The views and opinions expressed in this article are those of the thought leader as an individual, and are not attributed to CeFPro or any particular organization.
By Adam Behrman, Head of Model Risk, Investors Bank
What challenges arise with building models on historic data?
First, consider your historical data completeness and accuracy. The data you have available today is the derivative of prior decisions on what would be collected, what format it would be collected in, the frequency of collection, etc. As storage space got exponentially cheaper and technology exponentially improved, more specific and frequent data was captured. Also, better controls and tools have been put in place to improve accuracy.
There is an inverse relationship between length of look back time and the availability of data you are looking to analyse. A common pitfall is the form of the data is changing in a non-obvious way, that is, look out for data that was previously captured as a string and is now represented as a number, sometimes in the same field. Unique to historic data is that the sampled data is difficult or impossible to re-sample since by definition the captured observation occurred in the past.

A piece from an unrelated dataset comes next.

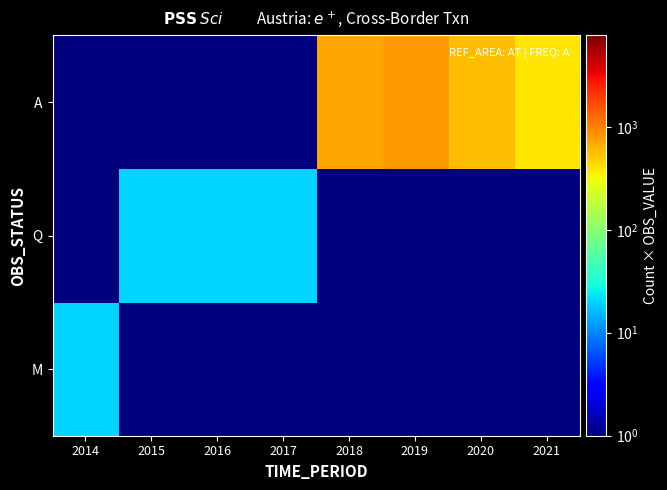

Reading right to left, what are all the values shown in this chart?

M: 2021=0.1	2020=0.1	2019=0.1	2018=0.1	2017=0.1	2016=0.1	2015=0.1	2014=20.0
Q: 2021=0.1	2020=0.1	2019=0.1	2018=0.1	2017=20.0	2016=20.0	2015=20.0	2014=0.1
A: 2021=389.9	2020=578.2	2019=770.7	2018=705.4	2017=0.1	2016=0.1	2015=0.1	2014=0.1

To verify or re-evaluate a data point from scratch you would need a direct historical record, for example a video tape of the occurrence, or be able to recompute the data point from other directly recorded data points. Both situations are rarely possible, and the historical data you have is the best you can rely on.
Second, modelers must be aware of the temporal effects on their data. Some modeling approaches, such as time series forecasting, are explicit in how they consider relationships over time. Less obvious is the a priori decision that defines the unit of time. Analysis of stock open-high-low-close prices provides excellent examples of the effects of changing the definition of time. For example, in high-frequency trading, traders initially began by looking at small intervals of time units, such as seconds. However, due to the natural, repeating occurrences of workday schedules, it became clear that there was much more volume and trading activity during the periods immediately around market open and market close compared to much less activity during lunch time. This multi-modal distribution of activity resulted in poor models with biased estimates. Traders identified they could improve on their analysis by first moving to tick-based analysis, where a period was identified by several ticks, such as a time interval is always 1,000 ticks, and eventually to volume-based and dollar-based analysis. Using dollar-based time periods has shown to produce samples with better statistical properties for modeling. Taken in the other direction, investment managers with long-term time horizons benefit by reducing the frequency of their observations, ignoring intra-day or even daily movements which can introduce significant noise.
Modelers may have a comfort working with certain approaches that have empirically had a good and stable fit, but the realities of a disruptive event could change the appropriateness of the approach. A good example are short-rate models, such as Vasicek (1977) and Hull-White (2006) that permit negative interest rate outcomes versus Cox-Ingersoll-Ross (CIR, 1985) that does not allow for negative outcomes. Prior to the Great Recession, it was largely accepted that interest rates would not go negative. Following the GR, negative interest rates were encountered in global markets and thus their consideration became a necessity. Modelers previously relying on CIR or another zero-bound approach, have had to strongly consider the implications of that decision and whether an alternative approach is more prudent, based on the changing behaviour of the underlying data.
All this is to say, you really must understand your data, and particularly with historical data, its relationship to time.